A travers cette opposition, entre un superflic aux méthodes expéditives d’un autre temps et un autre rongé par l’ambition et l’amertume, Olivier Marchal dépeint non seulement une certaine réalité policière mais s’en sert surtout pour construire cette fresque grandiloquente broyant les êtres comme des petits soldats. La sincérité du projet lui fait parfois tutoyer le ridicule, sans toutefois le toucher, dans des élans lyriques auxquels le public n’est plus habitué. Pourtant, dans son ensemble, 36 Quai des Orfèvres est une réappropriation flamboyante de ses modèles, de Jean-Pierre Melville à Michael Mann, en passant par Sidney Lumet. Heat et Contre-enquête sont d’ailleurs cités explicitement, à l’image d’autres jalons essentiels du genre qui s’invitent parfois le temps d’un plan évocateur.
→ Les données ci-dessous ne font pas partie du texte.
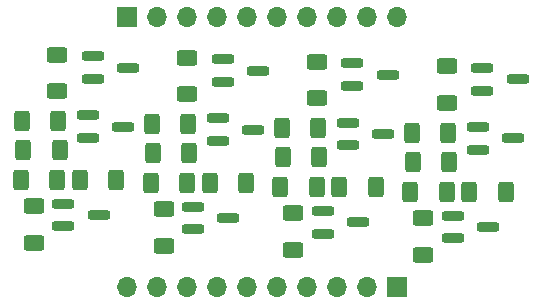
<source format=gbr>
%TF.GenerationSoftware,KiCad,Pcbnew,8.0.6*%
%TF.CreationDate,2024-11-07T23:38:59+00:00*%
%TF.ProjectId,pin_interface_circuit,70696e5f-696e-4746-9572-666163655f63,rev?*%
%TF.SameCoordinates,Original*%
%TF.FileFunction,Soldermask,Top*%
%TF.FilePolarity,Negative*%
%FSLAX46Y46*%
G04 Gerber Fmt 4.6, Leading zero omitted, Abs format (unit mm)*
G04 Created by KiCad (PCBNEW 8.0.6) date 2024-11-07 23:38:59*
%MOMM*%
%LPD*%
G01*
G04 APERTURE LIST*
G04 Aperture macros list*
%AMRoundRect*
0 Rectangle with rounded corners*
0 $1 Rounding radius*
0 $2 $3 $4 $5 $6 $7 $8 $9 X,Y pos of 4 corners*
0 Add a 4 corners polygon primitive as box body*
4,1,4,$2,$3,$4,$5,$6,$7,$8,$9,$2,$3,0*
0 Add four circle primitives for the rounded corners*
1,1,$1+$1,$2,$3*
1,1,$1+$1,$4,$5*
1,1,$1+$1,$6,$7*
1,1,$1+$1,$8,$9*
0 Add four rect primitives between the rounded corners*
20,1,$1+$1,$2,$3,$4,$5,0*
20,1,$1+$1,$4,$5,$6,$7,0*
20,1,$1+$1,$6,$7,$8,$9,0*
20,1,$1+$1,$8,$9,$2,$3,0*%
G04 Aperture macros list end*
%ADD10RoundRect,0.200000X-0.750000X-0.200000X0.750000X-0.200000X0.750000X0.200000X-0.750000X0.200000X0*%
%ADD11RoundRect,0.250000X-0.625000X0.400000X-0.625000X-0.400000X0.625000X-0.400000X0.625000X0.400000X0*%
%ADD12R,1.700000X1.700000*%
%ADD13O,1.700000X1.700000*%
%ADD14RoundRect,0.250000X-0.400000X-0.625000X0.400000X-0.625000X0.400000X0.625000X-0.400000X0.625000X0*%
%ADD15RoundRect,0.250000X0.400000X0.625000X-0.400000X0.625000X-0.400000X-0.625000X0.400000X-0.625000X0*%
G04 APERTURE END LIST*
D10*
%TO.C,Q12*%
X146550000Y-90500000D03*
X146550000Y-92400000D03*
X149550000Y-91450000D03*
%TD*%
D11*
%TO.C,R10*%
X122050000Y-89950000D03*
X122050000Y-93050000D03*
%TD*%
D12*
%TO.C,J1*%
X141780000Y-96500000D03*
D13*
X139240000Y-96500000D03*
X136700000Y-96500000D03*
X134160000Y-96500000D03*
X131620000Y-96500000D03*
X129080000Y-96500000D03*
X126540000Y-96500000D03*
X124000000Y-96500000D03*
X121460000Y-96500000D03*
X118920000Y-96500000D03*
%TD*%
D10*
%TO.C,Q11*%
X148650000Y-83000000D03*
X148650000Y-84900000D03*
X151650000Y-83950000D03*
%TD*%
%TO.C,Q1*%
X116050000Y-77000000D03*
X116050000Y-78900000D03*
X119050000Y-77950000D03*
%TD*%
D14*
%TO.C,R11*%
X121050000Y-82700000D03*
X124150000Y-82700000D03*
%TD*%
D11*
%TO.C,R7*%
X124050000Y-77100000D03*
X124050000Y-80200000D03*
%TD*%
D14*
%TO.C,R14*%
X136950000Y-88050000D03*
X140050000Y-88050000D03*
%TD*%
D10*
%TO.C,Q2*%
X115650000Y-82000000D03*
X115650000Y-83900000D03*
X118650000Y-82950000D03*
%TD*%
D14*
%TO.C,R6*%
X109950000Y-87450000D03*
X113050000Y-87450000D03*
%TD*%
D12*
%TO.C,J2*%
X118920000Y-73660000D03*
D13*
X121460000Y-73660000D03*
X124000000Y-73660000D03*
X126540000Y-73660000D03*
X129080000Y-73660000D03*
X131620000Y-73660000D03*
X134160000Y-73660000D03*
X136700000Y-73660000D03*
X139240000Y-73660000D03*
X141780000Y-73660000D03*
%TD*%
D10*
%TO.C,Q9*%
X135550000Y-90100000D03*
X135550000Y-92000000D03*
X138550000Y-91050000D03*
%TD*%
D14*
%TO.C,R18*%
X131950000Y-88050000D03*
X135050000Y-88050000D03*
%TD*%
D15*
%TO.C,R3*%
X113250000Y-84950000D03*
X110150000Y-84950000D03*
%TD*%
D10*
%TO.C,Q10*%
X149050000Y-78000000D03*
X149050000Y-79900000D03*
X152050000Y-78950000D03*
%TD*%
D14*
%TO.C,R23*%
X143050000Y-83450000D03*
X146150000Y-83450000D03*
%TD*%
D11*
%TO.C,R16*%
X133050000Y-90300000D03*
X133050000Y-93400000D03*
%TD*%
D14*
%TO.C,R12*%
X120950000Y-87700000D03*
X124050000Y-87700000D03*
%TD*%
D15*
%TO.C,R21*%
X146250000Y-85950000D03*
X143150000Y-85950000D03*
%TD*%
D10*
%TO.C,Q5*%
X126650000Y-82250000D03*
X126650000Y-84150000D03*
X129650000Y-83200000D03*
%TD*%
D14*
%TO.C,R5*%
X110050000Y-82450000D03*
X113150000Y-82450000D03*
%TD*%
%TO.C,R17*%
X132050000Y-83050000D03*
X135150000Y-83050000D03*
%TD*%
D11*
%TO.C,R13*%
X135050000Y-77450000D03*
X135050000Y-80550000D03*
%TD*%
D14*
%TO.C,R20*%
X147950000Y-88450000D03*
X151050000Y-88450000D03*
%TD*%
%TO.C,R8*%
X125950000Y-87700000D03*
X129050000Y-87700000D03*
%TD*%
D11*
%TO.C,R4*%
X111050000Y-89700000D03*
X111050000Y-92800000D03*
%TD*%
D15*
%TO.C,R9*%
X124250000Y-85200000D03*
X121150000Y-85200000D03*
%TD*%
D11*
%TO.C,R1*%
X113050000Y-76850000D03*
X113050000Y-79950000D03*
%TD*%
D14*
%TO.C,R2*%
X114950000Y-87450000D03*
X118050000Y-87450000D03*
%TD*%
D10*
%TO.C,Q4*%
X127050000Y-77250000D03*
X127050000Y-79150000D03*
X130050000Y-78200000D03*
%TD*%
%TO.C,Q3*%
X113550000Y-89500000D03*
X113550000Y-91400000D03*
X116550000Y-90450000D03*
%TD*%
%TO.C,Q7*%
X138050000Y-77600000D03*
X138050000Y-79500000D03*
X141050000Y-78550000D03*
%TD*%
%TO.C,Q6*%
X124550000Y-89750000D03*
X124550000Y-91650000D03*
X127550000Y-90700000D03*
%TD*%
D11*
%TO.C,R22*%
X144050000Y-90700000D03*
X144050000Y-93800000D03*
%TD*%
D10*
%TO.C,Q8*%
X137650000Y-82600000D03*
X137650000Y-84500000D03*
X140650000Y-83550000D03*
%TD*%
D15*
%TO.C,R15*%
X135250000Y-85550000D03*
X132150000Y-85550000D03*
%TD*%
D14*
%TO.C,R24*%
X142950000Y-88450000D03*
X146050000Y-88450000D03*
%TD*%
D11*
%TO.C,R19*%
X146050000Y-77850000D03*
X146050000Y-80950000D03*
%TD*%
M02*

</source>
D’ailleurs, 36 Quai des Orfèvres transpire le grand cinéma par tous les pores, à tel point que la comparaison dont il fut victime à sa sortie (un film calibré pour une diffusion à 20h30 sur TF1) est une aberration totale. Il y a plus de cinéma dans ce film que dans les 3/4 de la production française de ces dernières années. Olivier Marchal soigne particulièrement son découpage et sa mise en scène, donnant du corps à son récit. Il filme un enfer, construit des cadres toujours riches et développe une grammaire classique mais toujours efficace, le tout baigné dans une lumière marquant un peu plus les épreuves des visages, signée Denis Rouden. Comme exemple de la maîtrise purement technique du film, la fusillade centrale est un modèle. Son découpage, son rythme, sa précision chirurgicale dans les positionnements des personnages, permet une compréhension totale de la mécanique de l’action et de son lieu. On passera sur quelques facilités servant à faire progresser, car elles sont loin d’être grossières. Cette tragédie, noire à souhait, aux accents symphoniques, portée par un Daniel Auteuil et un Gérard Depardieu comme touchés par la grâce, entourés de vraies gueules de cinéma comme on n’en fait plus, possède bien quelque chose d’anachronique. Mais le film est puissant, émouvant, et dopé à l’action comme peu en sont capables aujourd’hui dans l’hexagone. Un jalon essentiel du polar made in France tout à fait digne de ses aînés.